Il faut dire que rien, dans leur environnement, ne les prédestinait à la musique urbaine. De parents argentin et algérien, bercés par une bonne dose de salsa avec un papa chanteur, les deux garçons ont étudié au Conservatoire de musique de Toulouse. Batterie pour l’aîné, et trompette pour le cadet. Une solide formation musicale, accompagnée d’une expérience théâtrale. Pourquoi le rap ? « En CM2, on écrivait des poèmes. Notre père jouait de la guitare et nous, on slamait nos textes. Puis on a entendu du rap, du rap français. Un coup de foudre. On a écouté en boucle IAM et l’album L’école du micro d’argent, ainsi que Diam’s, Booba et Eminen. On l’a vu au Stade de France et on avait même la larme à l’oeil… », poursuit Bigflo.

Batterie et trompette donc constituent aujourd’hui la marque de fabrique de leur musique, un rap intelligent, drôle, décomplexé. « On se place comme des observateurs et nos textes disent de vraies choses. Car nous sommes des gens normaux et on ne veut pas se donner une image qu’on n’a pas ». À contre-courant de l’industrie, Bigflo & Oli sont (très) loin des clichés du « gansta rap », parlent de leurs doutes, de leurs envies avec une plume efficace et acerbe, parfois.

Une écriture qui taille dans le vif

Auteur et compositeur, le duo a pour l’heure signé trois singles qui sont trois « facettes de (leur) univers », jouant « sur les paradoxes ». Si C’est que le début, est un rap tranché, Pourquoi pas nous ? », le deuxième titre, est plus « réfléchi ». Le refrain ne laisse aucun doute d’ailleurs : « J’suis perdu, perdu dans mes songes Perdu entre les rêves, les promesses et les mensonges Mec c’est l’enfer, l’avenir est flou Ils ont pu le faire, alors dis-moi : pourquoi pas nous ? Je doute et j’m’écroule J’veux pas finir à l’usine Tenter l’saut dans la foule Et réussir dans la musique Alors j’rappe mais j’reste cool Pour pas péter un fusible Et j’y crois jusqu’au bout, dis-moi : pourquoi pas nous ? »

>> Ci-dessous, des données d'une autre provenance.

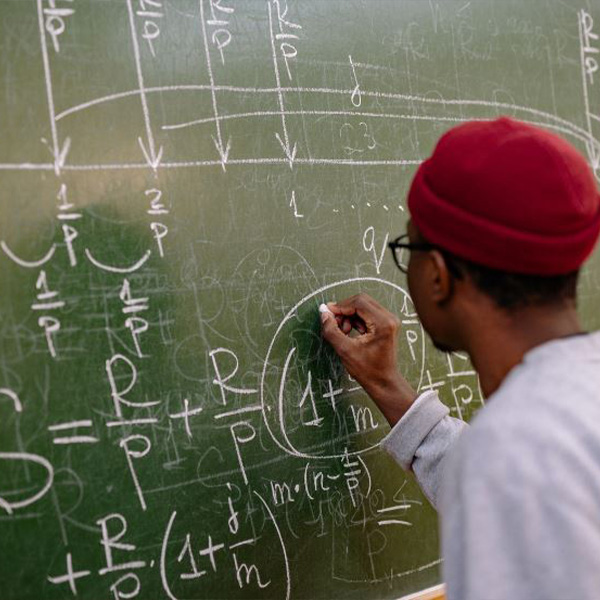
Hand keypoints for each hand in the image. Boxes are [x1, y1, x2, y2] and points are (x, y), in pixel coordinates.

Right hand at [320, 293, 417, 425]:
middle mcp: (389, 318)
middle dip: (344, 310)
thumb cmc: (368, 370)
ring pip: (363, 306)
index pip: (358, 302)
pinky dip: (356, 319)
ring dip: (349, 315)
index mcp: (383, 323)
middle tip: (333, 322)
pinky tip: (350, 332)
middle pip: (361, 301)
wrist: (383, 382)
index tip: (327, 314)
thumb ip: (332, 330)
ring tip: (343, 331)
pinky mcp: (386, 324)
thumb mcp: (345, 350)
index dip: (340, 306)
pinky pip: (367, 313)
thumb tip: (323, 313)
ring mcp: (389, 320)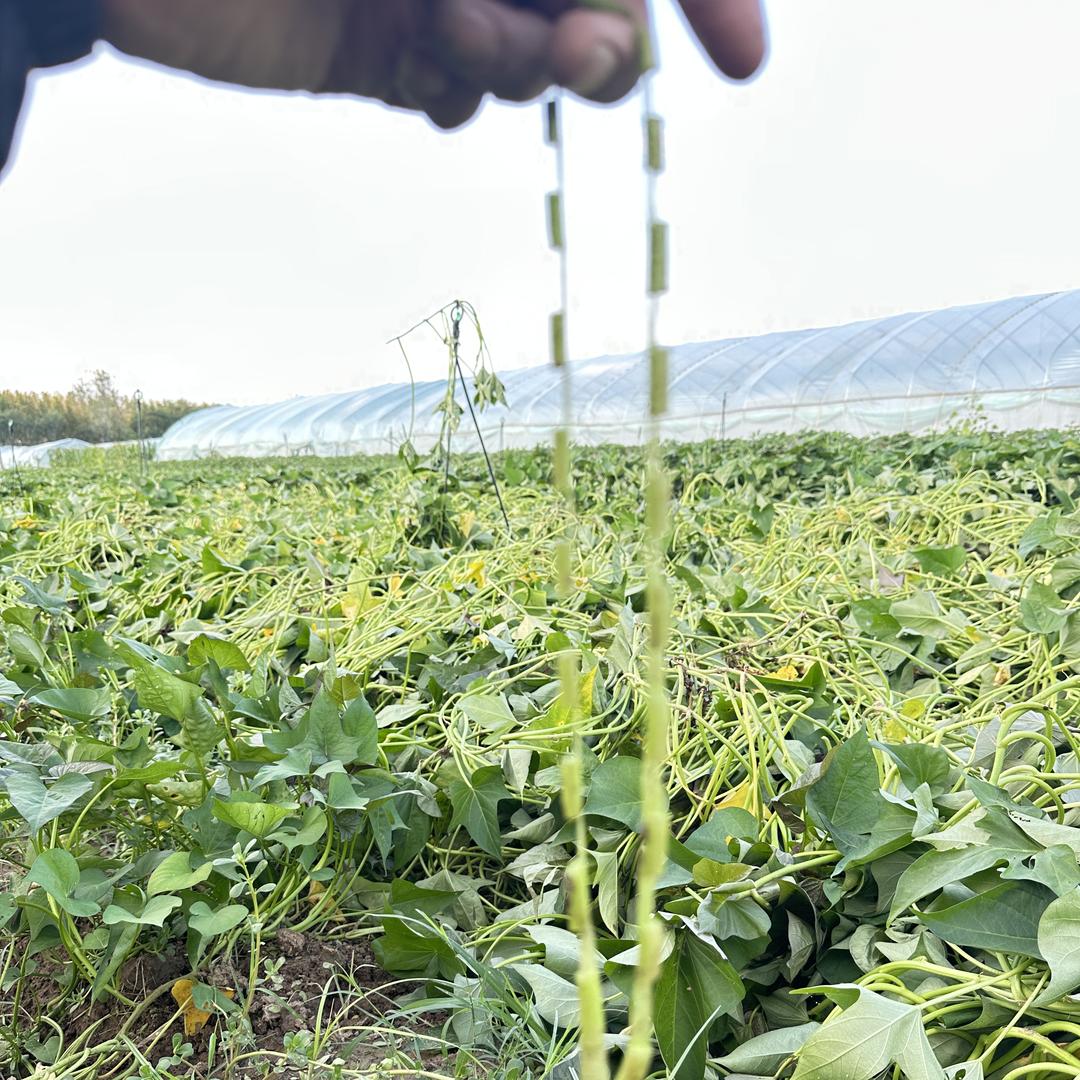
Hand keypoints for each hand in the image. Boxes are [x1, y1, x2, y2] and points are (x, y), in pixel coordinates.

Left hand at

Tandis que le troisième titre « l’Héritage », une performance artistique d’ailleurs très rythmée, donne une leçon aux rappeurs d’une autre génération. Dans le clip, Bigflo, affublé d’un sac à dos Pokémon, lâche sans sourciller : « Moi j’kick comme un ouragan, parce qu’on faisait du lourd avant. On prenait le mic, on foutait des claques, et on faisait ça couramment. Les rappeurs ne pensent qu’à se taper. Ils parlent, ils clashent, mais ils oublient de rapper », avant qu’Oli lui réponde : « Loin de ces égoïstes autistes aux fils horribles. Arrête tes storys débiles, au cro-mi j’m’égosille, j’ai vu tes clips pathétiques. Ton rap stérile dérive c’est comique ».